Bin Packing Js 实现使用盒子旋转以获得最佳匹配

Bin Packing Js implementation using box rotation for best fit

我这里使用了装箱js实现https://github.com/jakesgordon/bin-packing

当我指定帧大小为 800x600 时

和块大小为 150x700,150x700 它会说,它不能容纳但是,有足够的 space。

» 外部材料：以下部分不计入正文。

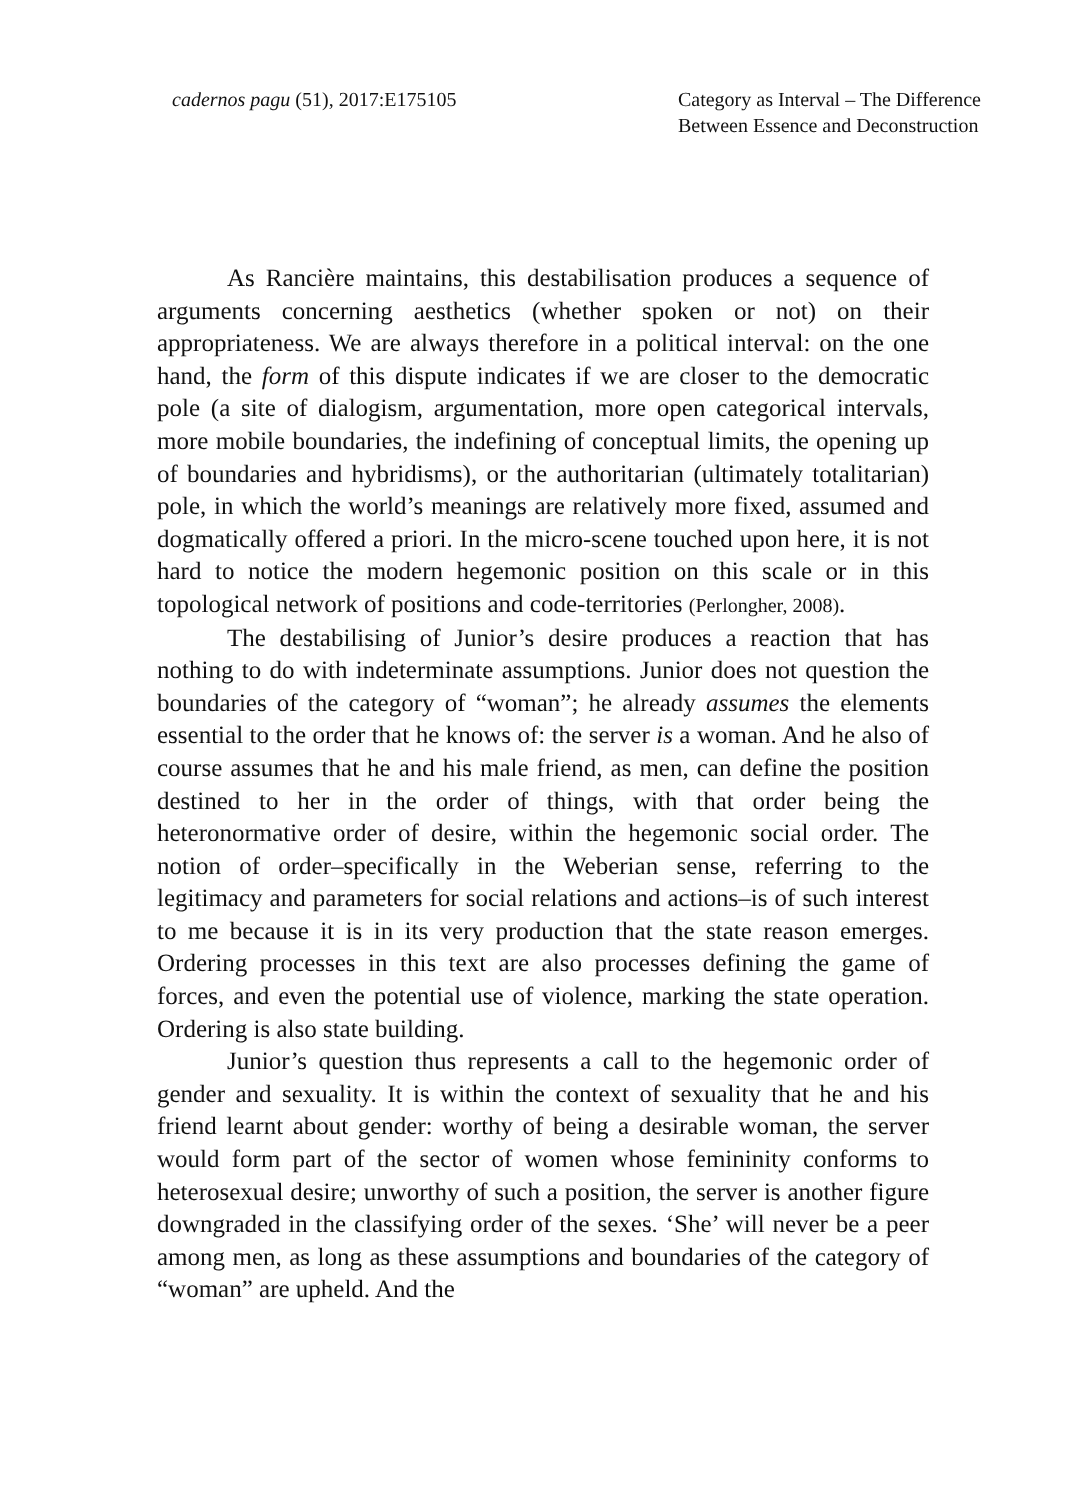cadernos pagu (51), 2017:E175105
Category as Interval – The Difference
Between Essence and Deconstruction
As Rancière maintains, this destabilisation produces a sequence of arguments concerning aesthetics (whether spoken or not) on their appropriateness. We are always therefore in a political interval: on the one hand, the form of this dispute indicates if we are closer to the democratic pole (a site of dialogism, argumentation, more open categorical intervals, more mobile boundaries, the indefining of conceptual limits, the opening up of boundaries and hybridisms), or the authoritarian (ultimately totalitarian) pole, in which the world’s meanings are relatively more fixed, assumed and dogmatically offered a priori. In the micro-scene touched upon here, it is not hard to notice the modern hegemonic position on this scale or in this topological network of positions and code-territories (Perlongher, 2008).
The destabilising of Junior’s desire produces a reaction that has nothing to do with indeterminate assumptions. Junior does not question the boundaries of the category of “woman”; he already assumes the elements essential to the order that he knows of: the server is a woman. And he also of course assumes that he and his male friend, as men, can define the position destined to her in the order of things, with that order being the heteronormative order of desire, within the hegemonic social order. The notion of order–specifically in the Weberian sense, referring to the legitimacy and parameters for social relations and actions–is of such interest to me because it is in its very production that the state reason emerges. Ordering processes in this text are also processes defining the game of forces, and even the potential use of violence, marking the state operation. Ordering is also state building.
Junior’s question thus represents a call to the hegemonic order of gender and sexuality. It is within the context of sexuality that he and his friend learnt about gender: worthy of being a desirable woman, the server would form part of the sector of women whose femininity conforms to heterosexual desire; unworthy of such a position, the server is another figure downgraded in the classifying order of the sexes. ‘She’ will never be a peer among men, as long as these assumptions and boundaries of the category of “woman” are upheld. And the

做成700x150,700x150也一样,都适合

如何调整代码,使其可以动态旋转块大小并适合框架。

这里使用的js打包器是,

    Packer = function(w, h) {
  this.init(w, h);
};

Packer.prototype = {

  init: function(w, h) {
    this.root = { x: 0, y: 0, w: w, h: h };
  },

  fit: function(blocks) {
    var n, node, block;
    for (n = 0; n < blocks.length; n++) {
      block = blocks[n];
      if (node = this.findNode(this.root, block.w, block.h))
        block.fit = this.splitNode(node, block.w, block.h);
    }
  },

  findNode: function(root, w, h) {
    if (root.used)
      return this.findNode(root.right, w, h) || this.findNode(root.down, w, h);
    else if ((w <= root.w) && (h <= root.h))
      return root;
    else
      return null;
  },

  splitNode: function(node, w, h) {
    node.used = true;
    node.down  = { x: node.x,     y: node.y + h, w: node.w,     h: node.h - h };
    node.right = { x: node.x + w, y: node.y,     w: node.w - w, h: h          };
    return node;
  }

}

我认为下面的代码可以解决问题...?! (即,我做了有限的测试,但对于我测试的内容,它似乎有效。)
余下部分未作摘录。